I was chatting to a friend earlier on today. She isn't kinky but knows that I am. We were talking about various things and got onto the subject of how our inhibitions have held us back over the years, and have also held back several of our friends.
We all come from quite similar backgrounds. We are middle class, from stable homes. None of us were brought up "in religion", but we all have what could probably be called "strong moral values". Of course, there are many different sets of strong moral values. No doubt cannibals have a set of strong values that they hold to. I'm sure you can imagine, though, the sort of values that I'm talking about. Nice girls don't drink too much. Nice girls don't smoke. Nice girls don't swear. Nice girls are polite. Nice girls don't think mean thoughts about others. Nice girls have sensible relationships with nice men, don't sleep around, eventually marry, and have nice babies. Nice girls should be, well, nice. All of which is fine, don't get me wrong, but often makes for rather screwed up adults. Which, to be frank, all of my friends are to some degree, because hey, those values are damn hard to live up to.
But, and forgive the pity party, I contend that it's even worse for me with my kink.
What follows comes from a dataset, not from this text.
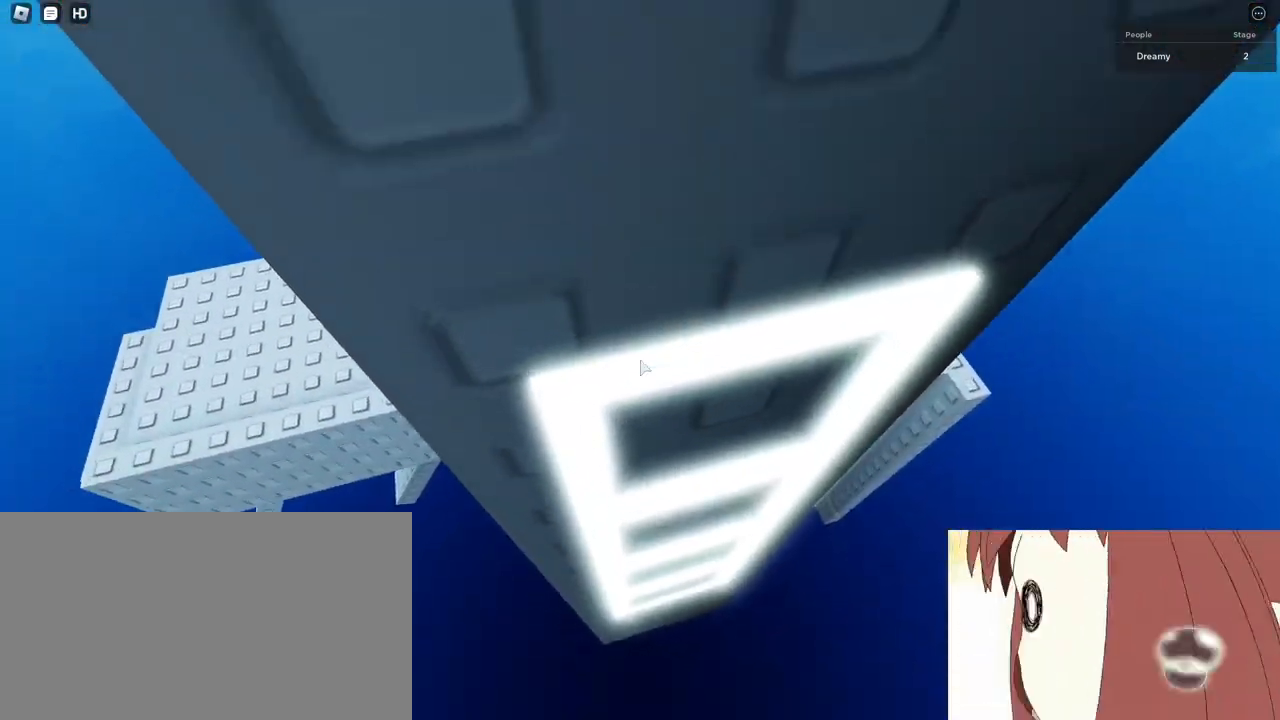
{"keys": [], "mouse": ["right"], "events": [[33, "w", "down"], [100, "w", "up"], [200, "w", "down"], [267, "w", "up"], [367, "w", "down"], [417, "w", "up"]]}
When you get to the stage where you can't just feel free to be who you want, see who you want, do what you want, just be your true self, at least for some part of the time... that's when it's time to re-evaluate some of those "strong moral values", and what they actually bring to our lives.
It's taken me a hell of a long time to allow myself to be OK with my spanking desires, because, well, nice girls don't do things like that. There are very few things I regret in my life, but I think that not allowing myself to be who I truly am for so long is probably the biggest one. I've eventually realised that if I want to live my life in a way that doesn't meet with 'the Nice Girl Rule Book' what does it really matter? So I'm making up my own rule book now:
1) Don't put yourself in danger
2) Don't be stupid
3) Don't hurt other people
4) Be true to yourself
That should cover most bases, right?
It just might take me a while longer to tell my mother I won't be bringing home Mr Nice anytime soon!!